Annie Griffin is superintendent of the rural Washakie County School District No. 2, where teachers have been allowed concealed carry for seven years.

She told the Joint Judiciary Committee that the rule creates challenges with hiring, permit pulling, and enforcement with adults from outside the district, at sporting events, for example.

Unfortunately, I can tell you of many events of verbal abuse of violence from children in the classroom, I don't think people fully understand the volatility that can go on in schools.

After the bill passed both chambers, Governor Gordon vetoed it, saying he is a fervent supporter of the Second Amendment, but that the bill lacked sufficient review and debate.

Its sponsor, Republican Representative Jeremy Harrelson, says he'll introduce a similar bill next session.

House Democratic leadership is reportedly advising its members that Republicans' bill to ward off a government shutdown for three months has no deal-breakers for their side.

It clears the way for House Speaker Mike Johnson to rely heavily on Democratic votes to make up for possible defections on his side.

This is public news service.

New research shows medical co-pays are preventing incarcerated people from receiving medical care.

While these fees may be as little as $2 to $5, families don't always have the funds to cover repeated doctor's visits.

Wanda Bertram with the Prison Policy Initiative says co-pays are strategies states use to keep the number of sick calls down.

And that's not because people are making frivolous requests.

It's because prisons often don't have the resources and simply don't want to deal with what it would take to actually give incarcerated people the care they need.

Nearly one in five people nationwide have not seen a doctor since entering state prison, according to the Prison Policy Initiative.

Federal data shows people who are incarcerated are more likely to have high blood pressure, asthma, cancer, arthritis and infectious diseases such as hepatitis C and HIV.

A 2,000-mile bus trip has not deterred representatives from Southwest tribes from traveling to Washington, D.C. this week to support expansion of the Radiation Exposure Compensation Act.

Roz Brown reports.

RICA provides health screenings and financial aid for people sickened by testing of nuclear weapons in the 1940s.

Tina Cordova with New Mexico's Tolarosa Basin Downwinders Consortium is traveling with members from the Laguna and Acoma Pueblos and the Navajo Nation.

She notes that expansion of RICA is supported in the Senate, but Republican Speaker Mike Johnson has blocked a vote in the U.S. House.

It's very disappointing that somebody who has so much power can simply say something like it's going to cost too much and that works.

It's obscene.

Expansion of the bill would, for the first time, benefit thousands of New Mexicans from the area surrounding the Trinity Test Site.
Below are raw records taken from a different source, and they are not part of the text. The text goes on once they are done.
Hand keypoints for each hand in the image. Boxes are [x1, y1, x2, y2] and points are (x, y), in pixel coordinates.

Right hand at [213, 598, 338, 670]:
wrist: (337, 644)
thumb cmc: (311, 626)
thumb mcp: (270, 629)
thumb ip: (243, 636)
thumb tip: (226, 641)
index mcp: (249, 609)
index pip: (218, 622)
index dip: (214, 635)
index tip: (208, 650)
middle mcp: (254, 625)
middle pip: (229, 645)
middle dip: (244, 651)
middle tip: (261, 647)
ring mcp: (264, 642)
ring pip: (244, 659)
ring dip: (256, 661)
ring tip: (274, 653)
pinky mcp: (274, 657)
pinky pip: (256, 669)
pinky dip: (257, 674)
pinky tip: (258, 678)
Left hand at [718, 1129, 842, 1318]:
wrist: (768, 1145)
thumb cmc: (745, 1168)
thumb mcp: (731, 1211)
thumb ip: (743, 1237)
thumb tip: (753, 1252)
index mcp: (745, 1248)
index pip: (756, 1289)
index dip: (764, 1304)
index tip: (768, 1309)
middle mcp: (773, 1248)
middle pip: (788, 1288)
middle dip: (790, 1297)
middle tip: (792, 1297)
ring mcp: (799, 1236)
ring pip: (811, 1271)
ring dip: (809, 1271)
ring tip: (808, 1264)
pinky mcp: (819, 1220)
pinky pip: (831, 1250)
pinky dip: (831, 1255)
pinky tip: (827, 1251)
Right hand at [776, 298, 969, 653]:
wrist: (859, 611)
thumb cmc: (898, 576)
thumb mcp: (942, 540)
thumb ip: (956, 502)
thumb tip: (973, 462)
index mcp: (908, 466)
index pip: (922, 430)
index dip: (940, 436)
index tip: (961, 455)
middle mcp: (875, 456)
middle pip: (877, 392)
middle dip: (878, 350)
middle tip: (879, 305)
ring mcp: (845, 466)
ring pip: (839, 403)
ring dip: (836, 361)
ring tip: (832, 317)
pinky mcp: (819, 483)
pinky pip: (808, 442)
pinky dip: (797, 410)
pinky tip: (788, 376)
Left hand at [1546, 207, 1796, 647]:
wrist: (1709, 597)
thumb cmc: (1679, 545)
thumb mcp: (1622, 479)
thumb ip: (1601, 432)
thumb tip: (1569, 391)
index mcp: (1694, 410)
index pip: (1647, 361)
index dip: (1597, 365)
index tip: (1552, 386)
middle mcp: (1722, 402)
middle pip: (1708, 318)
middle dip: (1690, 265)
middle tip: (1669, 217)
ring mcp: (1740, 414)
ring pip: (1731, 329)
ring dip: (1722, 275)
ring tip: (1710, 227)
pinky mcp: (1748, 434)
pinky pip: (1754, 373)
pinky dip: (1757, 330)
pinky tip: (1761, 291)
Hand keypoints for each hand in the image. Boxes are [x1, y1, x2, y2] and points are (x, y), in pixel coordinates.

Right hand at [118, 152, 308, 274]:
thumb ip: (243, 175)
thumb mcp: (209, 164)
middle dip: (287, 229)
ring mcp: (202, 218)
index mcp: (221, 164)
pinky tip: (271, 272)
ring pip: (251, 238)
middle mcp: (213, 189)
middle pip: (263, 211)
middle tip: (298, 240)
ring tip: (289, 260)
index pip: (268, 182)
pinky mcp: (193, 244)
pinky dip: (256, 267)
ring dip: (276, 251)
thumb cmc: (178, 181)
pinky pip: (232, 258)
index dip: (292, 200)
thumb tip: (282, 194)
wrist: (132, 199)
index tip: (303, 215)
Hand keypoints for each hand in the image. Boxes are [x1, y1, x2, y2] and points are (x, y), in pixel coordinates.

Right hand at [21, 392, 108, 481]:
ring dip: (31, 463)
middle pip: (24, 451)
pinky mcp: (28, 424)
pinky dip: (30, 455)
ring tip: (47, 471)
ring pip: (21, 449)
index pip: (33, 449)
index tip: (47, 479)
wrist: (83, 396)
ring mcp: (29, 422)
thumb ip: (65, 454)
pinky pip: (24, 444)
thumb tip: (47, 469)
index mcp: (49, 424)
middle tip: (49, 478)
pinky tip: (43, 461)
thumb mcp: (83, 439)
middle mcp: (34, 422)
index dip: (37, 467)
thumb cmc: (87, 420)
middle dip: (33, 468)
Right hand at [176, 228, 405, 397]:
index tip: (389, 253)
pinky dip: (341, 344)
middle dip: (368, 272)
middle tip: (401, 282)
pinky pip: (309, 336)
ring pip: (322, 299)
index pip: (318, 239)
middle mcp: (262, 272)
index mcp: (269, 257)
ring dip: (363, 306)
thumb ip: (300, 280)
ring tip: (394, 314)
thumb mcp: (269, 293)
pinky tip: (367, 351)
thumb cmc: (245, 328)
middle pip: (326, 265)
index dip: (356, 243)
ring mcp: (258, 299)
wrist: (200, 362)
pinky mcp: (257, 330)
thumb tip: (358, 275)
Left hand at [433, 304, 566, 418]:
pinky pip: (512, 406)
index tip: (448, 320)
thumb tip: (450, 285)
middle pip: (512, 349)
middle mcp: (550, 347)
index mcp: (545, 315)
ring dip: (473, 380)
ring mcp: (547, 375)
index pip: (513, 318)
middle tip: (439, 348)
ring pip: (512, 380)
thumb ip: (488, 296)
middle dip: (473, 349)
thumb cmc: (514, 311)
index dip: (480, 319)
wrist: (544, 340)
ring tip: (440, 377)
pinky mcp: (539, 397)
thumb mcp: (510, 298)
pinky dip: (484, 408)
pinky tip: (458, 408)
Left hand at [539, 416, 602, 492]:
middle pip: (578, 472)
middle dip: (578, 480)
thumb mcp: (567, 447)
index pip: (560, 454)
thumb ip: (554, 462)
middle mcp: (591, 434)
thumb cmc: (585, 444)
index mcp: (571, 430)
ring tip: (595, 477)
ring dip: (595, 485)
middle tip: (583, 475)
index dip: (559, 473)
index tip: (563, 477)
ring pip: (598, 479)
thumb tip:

A storm system in the Caribbean is expected to intensify over the Gulf of Mexico before striking the U.S.

Gulf Coast as Hurricane Helene by the end of the week.

Hurricane and tropical storm watches are in effect for parts of Mexico and Cuba, and similar alerts are expected for parts of the U.S.

Now to the Atlantic Coast, where anglers want stricter regulations to help improve stocks of herring, a forage fish vital to a healthy ocean ecosystem.

The population was once depleted from decades of overfishing and has struggled to recover, impacting the health of larger prized fish up the food chain.

Rich Hittinger with the Rhode Island Saltwater Anglers Association says that hurts local fishermen and the small coastal businesses that support them.

We see the striped bass and the other fish not showing up in an area because the forage fish aren't there.

Anglers have asked the New England Fishery Management Council to re-establish a 12-mile offshore buffer zone for large herring trowlers.

Nearly all respondents to a recent public comment period backed further actions to protect the Atlantic herring and other forage fish.

A recent assessment of Atlantic herring stock shows little progress has been made in rebuilding the population.

That was Katherine Carley reporting.

This is Mary Sherman for Public News Service, member and listener supported.